In order to take advantage of the right to Shared Parental Leave a parent on maternity/adoption leave must give notice to curtail their maternity/adoption leave and opt into Shared Parental Leave.

The curtailment notice must state the date upon which the mother’s statutory maternity leave is to end and must be at least 8 weeks after the date the curtailment notice is given and at least one day after the end of the mandatory maternity or adoption leave period. The remaining maternity/adoption leave period and pay can then be split between the parents provided that they meet the eligibility criteria.

Unlike maternity/adoption leave eligible employees can stop and start their Shared Parental Leave and return to work between periods of leave. Parents can apply for continuous or discontinuous periods of leave which they can take at the same time or separately up to the child’s first birthday or first anniversary of placement.


In order to be eligible to take Shared Parental Leave (SPL) both parents must have been employed in the UK for at least 26 of the 66 weeks before the expected week of child birth or placement and earned an average of £30 in each 13 week period. A parent taking shared parental leave must have 26 weeks’ continuous service on the date 14 weeks before the expected week of birth or placement.

If either parent is seeking to use up the balance of Shared Parental Leave Pay (SPLP) the parent must have earned an average of £111 per week for the 8 weeks preceding the 14th week before the expected week of childbirth or placement.

The other parent entitled to SPL and SPLP will either be the father of the baby, the mother’s spouse or civil partner or will be in a longstanding relationship with the mother.

Taking Parental Leave

The initial requirement for taking parental leave is for the employee to submit a non-binding notice on their employer that he or she intends to take Shared Parental Leave stating that:

  • The parent is entitled to Shared Parental Leave; and
  • That the parent plans to take Shared Parental Leave.

The notice will also give a non binding indication of when they might take the leave and should contain the other parents consent to use their personal information.

The next stage is for the parent to give their employer a binding notice of the date the parent intends to take Shared Parental Leave. This must be at least 8 weeks before the leave period is intended to commence and must be arranged to take place in the first year or anniversary of the child’s birth or placement. Share Parental Leave may only be taken in blocks of 1 week and not partial weeks.
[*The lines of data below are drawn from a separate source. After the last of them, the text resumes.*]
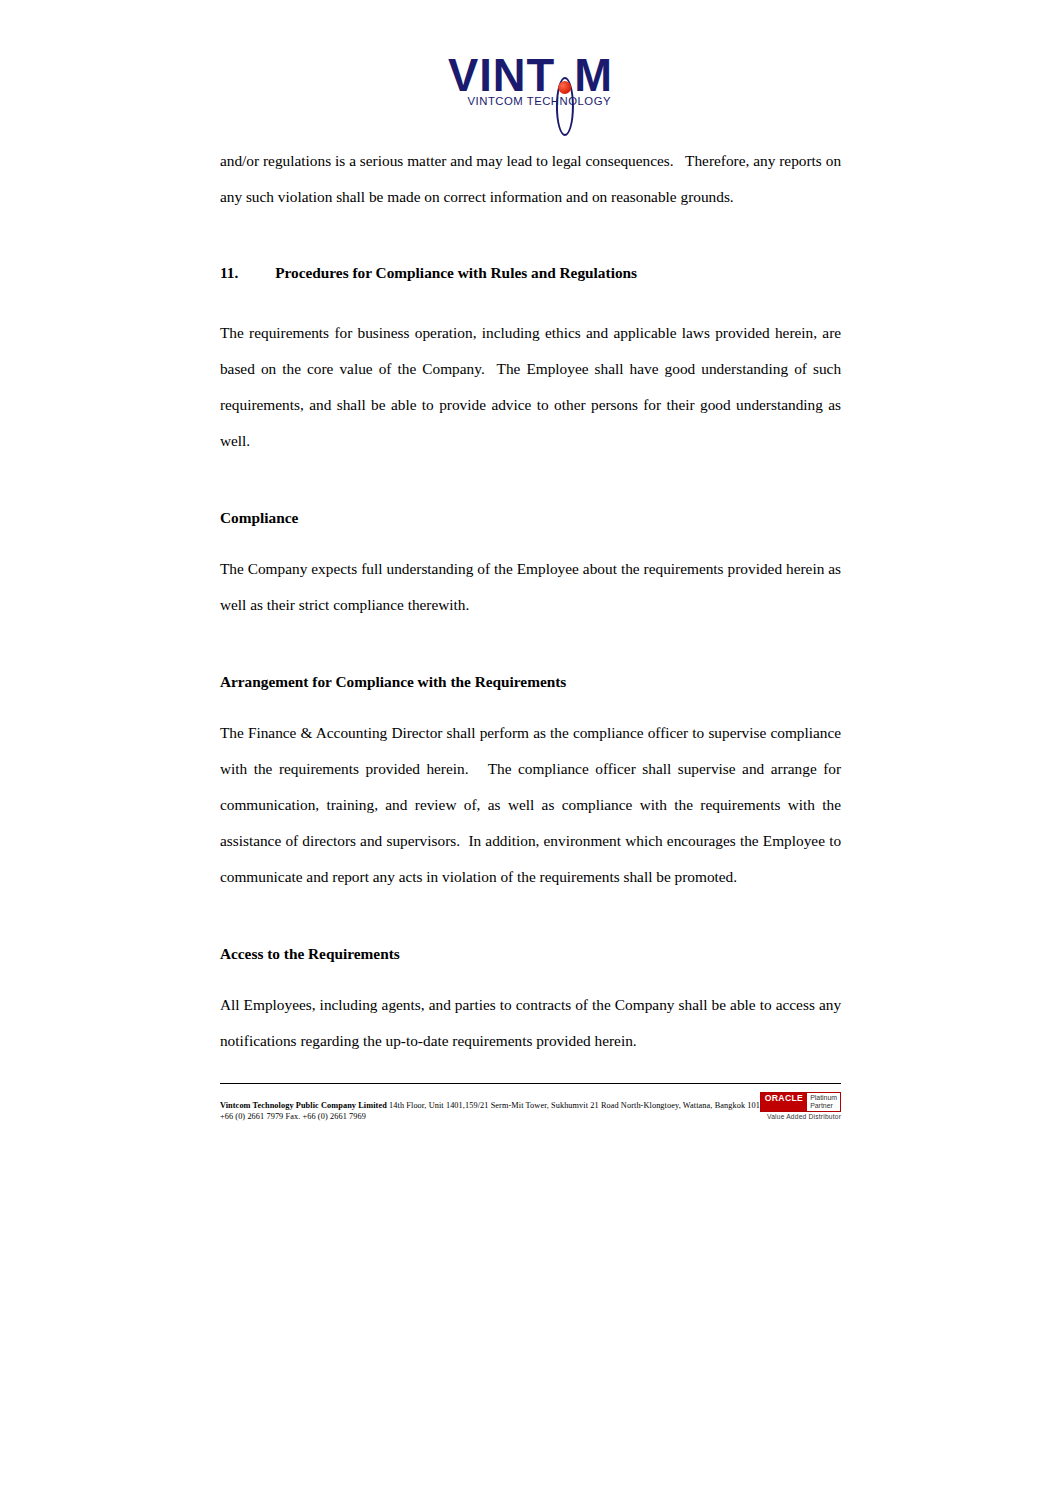VINT M
VINTCOM TECHNOLOGY
and/or regulations is a serious matter and may lead to legal consequences. Therefore, any reports on any such violation shall be made on correct information and on reasonable grounds.
11. Procedures for Compliance with Rules and Regulations
The requirements for business operation, including ethics and applicable laws provided herein, are based on the core value of the Company. The Employee shall have good understanding of such requirements, and shall be able to provide advice to other persons for their good understanding as well.
Compliance
The Company expects full understanding of the Employee about the requirements provided herein as well as their strict compliance therewith.
Arrangement for Compliance with the Requirements
The Finance & Accounting Director shall perform as the compliance officer to supervise compliance with the requirements provided herein. The compliance officer shall supervise and arrange for communication, training, and review of, as well as compliance with the requirements with the assistance of directors and supervisors. In addition, environment which encourages the Employee to communicate and report any acts in violation of the requirements shall be promoted.
Access to the Requirements
All Employees, including agents, and parties to contracts of the Company shall be able to access any notifications regarding the up-to-date requirements provided herein.
Vintcom Technology Public Company Limited 14th Floor, Unit 1401,159/21 Serm-Mit Tower, Sukhumvit 21 Road North-Klongtoey, Wattana, Bangkok 10110 Tel. +66 (0) 2661 7979 Fax. +66 (0) 2661 7969
ORACLE Platinum
Partner
Value Added Distributor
A parent can issue up to three binding notices of when they intend to take Shared Parental Leave and whether this is continuous or discontinuous. An employer cannot lawfully refuse three notices of continuous Shared Parental Leave, however an employer can refuse a request for discontinuous leave (e.g. one week on one week off) provided they have discussed the request with the employee.


Shared Parental Leave Pay (SPLP) is paid at a flat statutory rate rising to £139.58 per week from 5 April 2015.

If an employer currently offers enhanced maternity pay to employees, it is the government’s view that there is no legal requirement for employers to offer corresponding enhancements to Shared Parental Pay.

Employers are free to offer more generous enhanced arrangements if they wish but not obliged. Whether an employer who fails to pay enhanced Shared Parental Leave Pay will face a discrimination claim is yet to be seen and will depend upon the individual circumstances. It is clear however that, if an employer is going to offer enhanced Shared Parental Leave Pay they must offer this to both men and women as to fail to do so would be deemed discriminatory.

How should you be preparing:-

1. Prepare policies and forms for Shared Parental Leave

Establish a policy and process for Shared Parental Leave and how the employer will deal with requests and to make employees aware of their rights and obligations.

2. Train managers on Shared Parental Leave

Once a new policy has been set train your managers and employees on the policy and how to deal with requests for Shared Parental Leave and qualifying requirements.

Training employees now will mean when the new regulations come in to force you are not caught cold and reduce risk of breaches of the new regulations.

3. Discuss and raised awareness with employees

It will be easier for employers to deal with Shared Parental Leave requests if an open dialogue is had with employees and parties are encouraged to discuss their plans and intentions early on about whether and how employees intend to take Shared Parental Leave. Open dialogue with employees will enable you to better plan and cope with any requests for Shared Parental Leave and engage with your employees on this new family friendly right.